Dije: No te des la vuelta. Y cuando lo hagas que no se note que te alegras de ver a tu hermano mayor.
Se irguió; se alejó, dio un rodeo y volvió a entrar en mi campo visual. Por espacio de un instante no fui capaz de interpretar la expresión autoindulgente de sus ojos ligeramente entornados. Parecía, en aquel trance, alguien sencillamente ajeno. Después de la cárcel y los interrogatorios, al cabo del traslado, muchos de los recién llegados habían perdido ya el juicio, y temí que mi hermano fuera uno de ellos.
—Adivina lo que me ha pasado —dijo.
Dije, paciente: Te han arrestado.
—No; bueno, sí. Pero no. Me he casado.
Felicidades, dije. Así que por fin has dejado preñada a la pequeña Ada… ¿O era la pequeña Olga?
No me contestó. Mírale los ojos ahora —son los ojos de un Viejo Creyente—. Parte de su mente estaba en otra parte, danzando consigo misma. Era claramente un gran flechazo: un Grand Slam del amor. ¿Te ha pasado a ti alguna vez, Venus? El color del día cambia de pronto y se vuelve sombra. Y sabes que vas a recordar ese momento durante el resto de tu vida. Entonces, con una terrible contracción del corazón, dije:
No con Zoya…
Él asintió con la cabeza.
—… con Zoya.
… Hijo de puta, dije.
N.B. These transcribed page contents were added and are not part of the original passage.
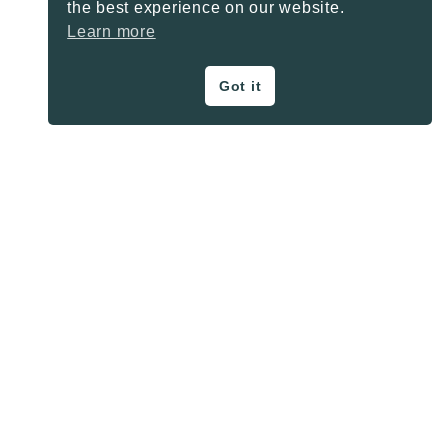
the best experience on our website.
Learn more
Got it
ON THE BLOG
Privacy Policy
About
Contact
SHARE BUTTONS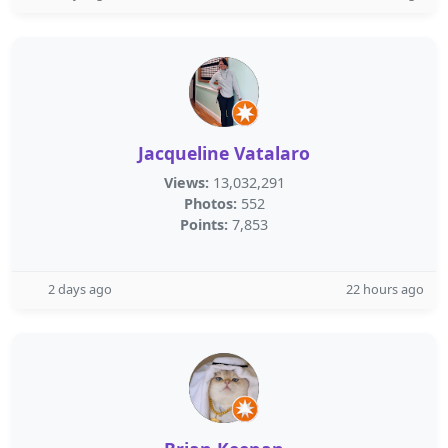
Jacqueline Vatalaro
Views:
13,032,291
Photos:
552
Points:
7,853
2 days ago
22 hours ago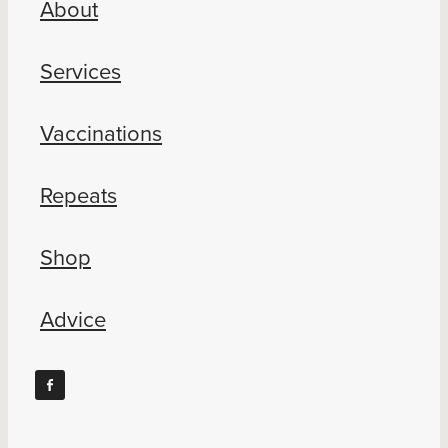
About
Blog
Services
Vaccinations
Repeats
Shop
Advice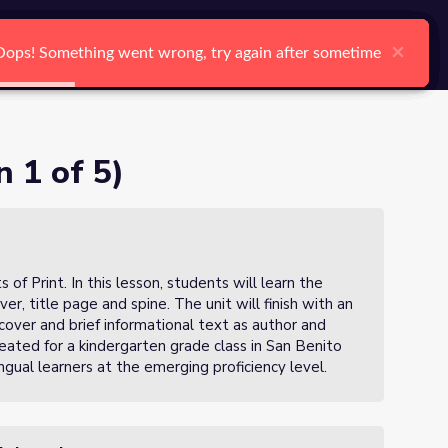
arch
Log In
Register
Ctrl K
×
×
×
×
×
×
Oops! Something went wrong, try again after sometime
Oops! Something went wrong, try again after sometime
Oops! Something went wrong, try again after sometime
Oops! Something went wrong, try again after sometime
Oops! Something went wrong, try again after sometime
Oops! Something went wrong, try again after sometime
Search
n 1 of 5)
 of Print. In this lesson, students will learn the
ver, title page and spine. The unit will finish with an
 cover and brief informational text as author and
eated for a kindergarten grade class in San Benito
ngual learners at the emerging proficiency level.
Me di la vuelta y eché a andar por el patio.
Al cabo de unos instantes, me alejaba yo dando tumbos, encorvándome y enderezándome, sacudiendo la cabeza, rascándome el pelo, cuando sentí que me alcanzaba y seguía andando a mi lado…
—Lo siento. Por favor, no me odies. Lo siento tanto…
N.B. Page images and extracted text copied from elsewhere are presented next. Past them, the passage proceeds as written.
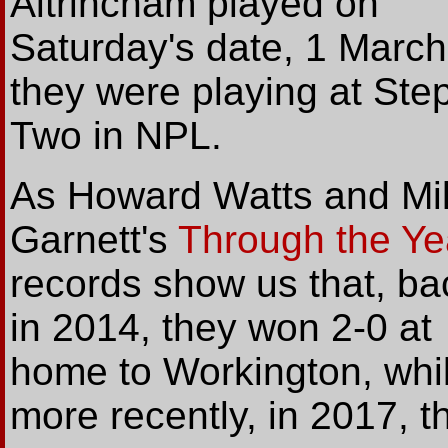
Altrincham played on
Saturday's date, 1 March
they were playing at Ste
Two in NPL.
As Howard Watts and Mi
Garnett's
Through the Ye
records show us that, ba
in 2014, they won 2-0 at
home to Workington, whil
more recently, in 2017, th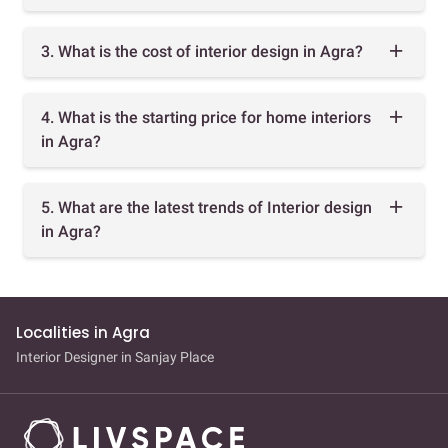
3. What is the cost of interior design in Agra?
4. What is the starting price for home interiors
in Agra?
5. What are the latest trends of Interior design
in Agra?
Localities in Agra
Interior Designer in Sanjay Place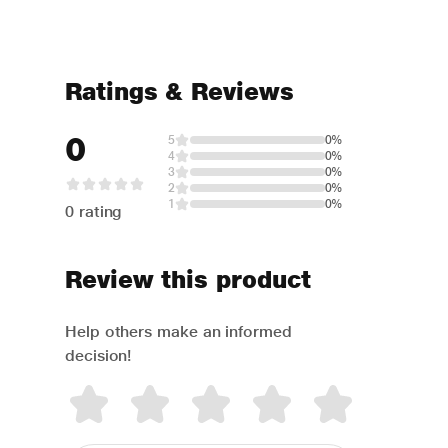
Ratings & Reviews
0
5
0%
4
0%
3
0%
2
0%
1
0%
0 rating
Review this product
Help others make an informed
decision!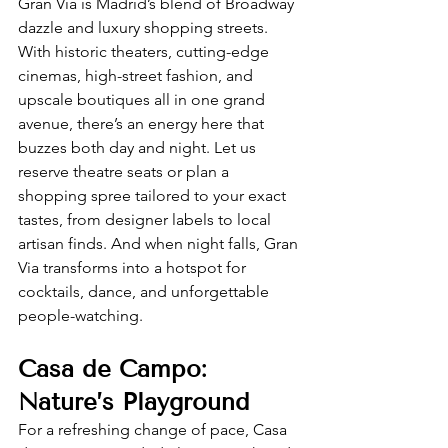
Gran Via is Madrid’s blend of Broadway 
dazzle and luxury shopping streets. 
With historic theaters, cutting-edge 
cinemas, high-street fashion, and 
upscale boutiques all in one grand 
avenue, there’s an energy here that 
buzzes both day and night. Let us 
reserve theatre seats or plan a 
shopping spree tailored to your exact 
tastes, from designer labels to local 
artisan finds. And when night falls, Gran 
Via transforms into a hotspot for 
cocktails, dance, and unforgettable 
people-watching.
Casa de Campo: 
Nature’s Playground
For a refreshing change of pace, Casa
No, no lo sientes. Me volví. Y con la crueldad bien aprendida de un hermano mayor (prolongando al máximo la sonoridad del monosílabo), dije: ¿Tú?
Aspiramos con avidez el aire y miramos hacia el sector central del campo. ¿Y qué vimos? En el espacio de tres minutos vimos a una puta persiguiendo a toda velocidad a una bestia con un azadón ensangrentado en la mano, a un cerdo golpeando metódicamente con un garrote a un fascista hasta derribarlo, a una serpiente haragana rebanándose los dedos de la mano izquierda que le quedaban, a una pandilla de langostas enfangando a un viejo comemierda en un montón de estiércol, y por último a una sanguijuela que, con los dientes hacia fuera, en ángulo recto con las encías (escorbuto), hacía denodados esfuerzos por comerse uno de sus zapatos.
Lo susurré: Lev y Zoya se han casado. Si logro sobrevivir a eso, no moriré jamás.
—No, hermano, no morirás jamás.
Suspirando con heroísmo, añadí con voz clara:
Y tú podrás sobrevivir a esto. Tendrás que hacerlo.